Meristogenys dyscritus resembles M. amoropalamus in adult morphology, but the typical individuals can be identified through morphological characters. The upper iris of M. dyscritus is usually sandy brown, but is yellowish green in M. amoropalamus ( Fig. 6 View FIGURE 6 ), although this character changes after anaesthesia, and there might be an intraspecific variation. Additionally, females of M. dyscritus have smaller ( Fig. 5 View FIGURE 5 ) ova and larger clutch size ( Fig. 4 View FIGURE 4 ) than M. amoropalamus (See “Reproductive characters” in Result). In females, M. dyscritus have longer hand (usually longer than 31 % of SVL) than M. amoropalamus (usually less than 31 % of SVL) ( Fig. 10 View FIGURE 10 ). Males of M. amoropalamus usually have larger tympanum (more than 13 mm 2) than those of M. dyscritus (less than 15 mm 2), although there is a range of overlap ( Fig 11 View FIGURE 11 ).
Contrary to the adult morphology, the larvae of M. dyscritus is quite different from those of M. amoropalamus in morphological characters. The larvae of M. dyscritus have six rows on upper jaws, while those of M. amoropalamus have seven. In the young developmental stages, the lower jaw sheaths of both larvae is divided, but only those of M. amoropalamus fuse into a large single jaw sheath before metamorphosis. Glands in a tail are limited to ventral fin in larval M. dyscritus , while they are present in both fins of larval M. amoropalamus . For the comparison between larval M. dyscritus and other Meristogenys larvae in Sabah, see the KEY TO MERISTOGENYS LAR- VAE FROM SABAH.

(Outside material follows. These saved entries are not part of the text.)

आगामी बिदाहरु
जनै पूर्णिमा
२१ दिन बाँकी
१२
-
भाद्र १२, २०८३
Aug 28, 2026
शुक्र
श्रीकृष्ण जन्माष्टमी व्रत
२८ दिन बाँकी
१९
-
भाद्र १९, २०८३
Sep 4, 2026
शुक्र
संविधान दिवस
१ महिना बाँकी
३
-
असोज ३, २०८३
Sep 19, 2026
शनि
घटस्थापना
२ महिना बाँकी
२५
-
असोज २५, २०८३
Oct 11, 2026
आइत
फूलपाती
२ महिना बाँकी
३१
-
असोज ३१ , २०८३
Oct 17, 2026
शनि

The larvae of M. dyscritus share divided lower jaw sheaths, six rows of labial teeth on the upper jaw, and no glands on their dorsal fin or ventral surface with larval M. orphnocnemis . The larvae of M. dyscritus , however, have rectangular body shape (body oval in M. orphnocnemis ), surface projections restricted to head (projections on head and body in advanced stage in M. orphnocnemis ), and usually seven or eight rows of lower labial teeth (usually six rows in M. orphnocnemis ; See Shimada et al., 2007 a for details).
Range. Besides the type locality Liwagu, 1500 m a.s.l., adults of this species have been collected from Wario (900 m a.s.l.) in the Kinabalu National Park, and Mahua (1063 m a.s.l.) in the Crocker Range National Park, all in Sabah, Malaysia. The larvae of this species have also been collected from Bundu Tuhan (990 m a.s.l.) and Poring (500 m a.s.l.) in/around the Kinabalu National Park.
Natural history. Gravid females were collected in July (Liwagu), August (Mahua and Wario), November (Wario), and December (Mahua). Larvae collected in March (Liwagu and Mahua), August (Liwagu, Wario, Bundu Tuhan, and Mahua), and November (Poring) showed a wide range of developmental stages. Thus, there seems to be no particular reproductive seasons. Larvae were collected from rivers with a width of 5– 10 m. At night, they make a mixed cluster with larvae of M. kinabaluensis , M. orphnocnemis , and Huia cavitympanum on top of flat rocks in the river.